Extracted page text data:
________________

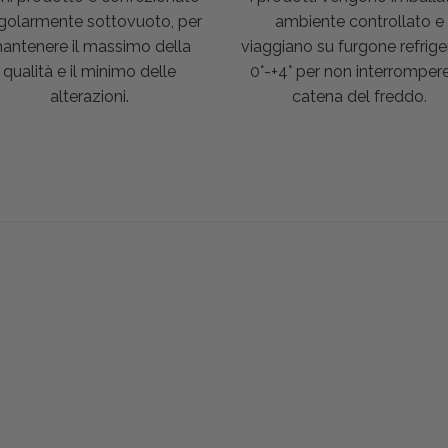
golarmente sottovuoto, per
ambiente controllato e
antenere il massimo della
viaggiano su furgone refrige
qualità e il minimo delle
0°-+4° per non interrompere
alterazioni.
catena del freddo.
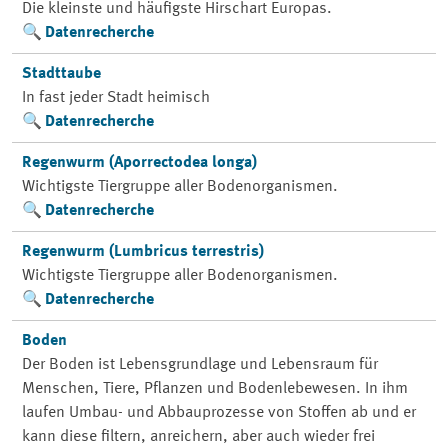
Die kleinste und häufigste Hirschart Europas.
Datenrecherche
Stadttaube
In fast jeder Stadt heimisch
Datenrecherche
Regenwurm (Aporrectodea longa)
Wichtigste Tiergruppe aller Bodenorganismen.
Datenrecherche
Regenwurm (Lumbricus terrestris)
Wichtigste Tiergruppe aller Bodenorganismen.
Datenrecherche
Boden
Der Boden ist Lebensgrundlage und Lebensraum für
Menschen, Tiere, Pflanzen und Bodenlebewesen. In ihm
laufen Umbau- und Abbauprozesse von Stoffen ab und er
kann diese filtern, anreichern, aber auch wieder frei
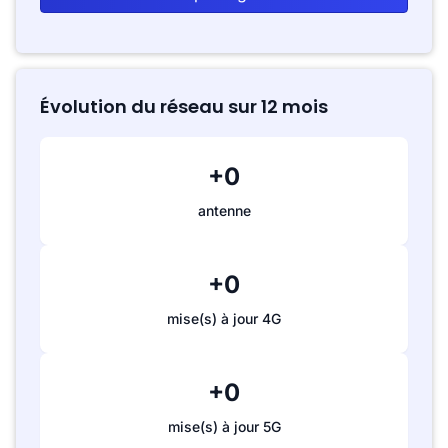
Évolution du réseau sur 12 mois
+0
antenne
+0
mise(s) à jour 4G
+0
mise(s) à jour 5G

________________

### REQUEST
Output the data above exactly; pictures do not belong in the copy.

### YOUR RESPONSE
golarmente sottovuoto, per
ambiente controllato e
antenere il massimo della
viaggiano su furgone refrige
qualità e il minimo delle
0°-+4° per non interrompere
alterazioni.
catena del freddo.
Die kleinste und häufigste Hirschart Europas.
Datenrecherche
Stadttaube
In fast jeder Stadt heimisch
Datenrecherche
Regenwurm (Aporrectodea longa)
Wichtigste Tiergruppe aller Bodenorganismen.
Datenrecherche
Regenwurm (Lumbricus terrestris)
Wichtigste Tiergruppe aller Bodenorganismen.
Datenrecherche
Boden
Der Boden ist Lebensgrundlage und Lebensraum für
Menschen, Tiere, Pflanzen und Bodenlebewesen. In ihm
laufen Umbau- und Abbauprozesse von Stoffen ab und er
kann diese filtern, anreichern, aber auch wieder frei
Évolution du réseau sur 12 mois
+0
antenne
+0
mise(s) à jour 4G
+0
mise(s) à jour 5G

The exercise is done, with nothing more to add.